Rewrite the data below with every "Machine Learning" replaced by "Deep Learning", keeping everything else unchanged.

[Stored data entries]
__________________________________________________
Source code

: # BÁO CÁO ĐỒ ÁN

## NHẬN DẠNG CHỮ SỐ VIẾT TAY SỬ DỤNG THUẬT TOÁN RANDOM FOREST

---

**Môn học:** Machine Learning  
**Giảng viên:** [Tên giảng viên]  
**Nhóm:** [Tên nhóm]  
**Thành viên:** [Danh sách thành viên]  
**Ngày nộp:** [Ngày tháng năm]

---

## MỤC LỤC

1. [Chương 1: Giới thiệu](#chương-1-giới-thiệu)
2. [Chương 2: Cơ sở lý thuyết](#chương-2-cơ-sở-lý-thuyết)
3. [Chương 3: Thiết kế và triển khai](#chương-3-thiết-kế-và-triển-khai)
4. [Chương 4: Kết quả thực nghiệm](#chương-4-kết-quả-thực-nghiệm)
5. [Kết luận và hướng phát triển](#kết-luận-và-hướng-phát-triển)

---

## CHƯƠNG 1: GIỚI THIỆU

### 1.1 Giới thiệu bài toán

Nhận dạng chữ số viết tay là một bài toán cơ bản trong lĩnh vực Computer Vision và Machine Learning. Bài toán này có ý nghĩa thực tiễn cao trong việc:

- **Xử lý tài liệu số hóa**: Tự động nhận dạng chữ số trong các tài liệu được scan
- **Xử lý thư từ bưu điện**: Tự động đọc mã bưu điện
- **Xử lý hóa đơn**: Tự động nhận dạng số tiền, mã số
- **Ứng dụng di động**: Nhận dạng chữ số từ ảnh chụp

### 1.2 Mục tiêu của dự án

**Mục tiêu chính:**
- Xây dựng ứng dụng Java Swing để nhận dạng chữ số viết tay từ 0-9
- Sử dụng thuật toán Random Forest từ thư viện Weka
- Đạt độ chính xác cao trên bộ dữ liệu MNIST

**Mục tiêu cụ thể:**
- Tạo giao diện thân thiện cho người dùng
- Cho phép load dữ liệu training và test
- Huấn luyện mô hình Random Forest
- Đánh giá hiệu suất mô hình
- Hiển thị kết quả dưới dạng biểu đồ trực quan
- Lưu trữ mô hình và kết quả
__________________________________________________
> Answer for this exercise
Source code

: # BÁO CÁO ĐỒ ÁN

## NHẬN DẠNG CHỮ SỐ VIẾT TAY SỬ DỤNG THUẬT TOÁN RANDOM FOREST

---

**Môn học:** Deep Learning  
**Giảng viên:** [Tên giảng viên]  
**Nhóm:** [Tên nhóm]  
**Thành viên:** [Danh sách thành viên]  
**Ngày nộp:** [Ngày tháng năm]

---

## MỤC LỤC

1. [Chương 1: Giới thiệu](#chương-1-giới-thiệu)
2. [Chương 2: Cơ sở lý thuyết](#chương-2-cơ-sở-lý-thuyết)
3. [Chương 3: Thiết kế và triển khai](#chương-3-thiết-kế-và-triển-khai)
4. [Chương 4: Kết quả thực nghiệm](#chương-4-kết-quả-thực-nghiệm)
5. [Kết luận và hướng phát triển](#kết-luận-và-hướng-phát-triển)

---

## CHƯƠNG 1: GIỚI THIỆU

### 1.1 Giới thiệu bài toán

Nhận dạng chữ số viết tay là một bài toán cơ bản trong lĩnh vực Computer Vision và Deep Learning. Bài toán này có ý nghĩa thực tiễn cao trong việc:

- **Xử lý tài liệu số hóa**: Tự động nhận dạng chữ số trong các tài liệu được scan
- **Xử lý thư từ bưu điện**: Tự động đọc mã bưu điện
- **Xử lý hóa đơn**: Tự động nhận dạng số tiền, mã số
- **Ứng dụng di động**: Nhận dạng chữ số từ ảnh chụp

### 1.2 Mục tiêu của dự án

**Mục tiêu chính:**
- Xây dựng ứng dụng Java Swing để nhận dạng chữ số viết tay từ 0-9
- Sử dụng thuật toán Random Forest từ thư viện Weka
- Đạt độ chính xác cao trên bộ dữ liệu MNIST

**Mục tiêu cụ thể:**
- Tạo giao diện thân thiện cho người dùng
- Cho phép load dữ liệu training và test
- Huấn luyện mô hình Random Forest
- Đánh giá hiệu suất mô hình
- Hiển thị kết quả dưới dạng biểu đồ trực quan
- Lưu trữ mô hình và kết quả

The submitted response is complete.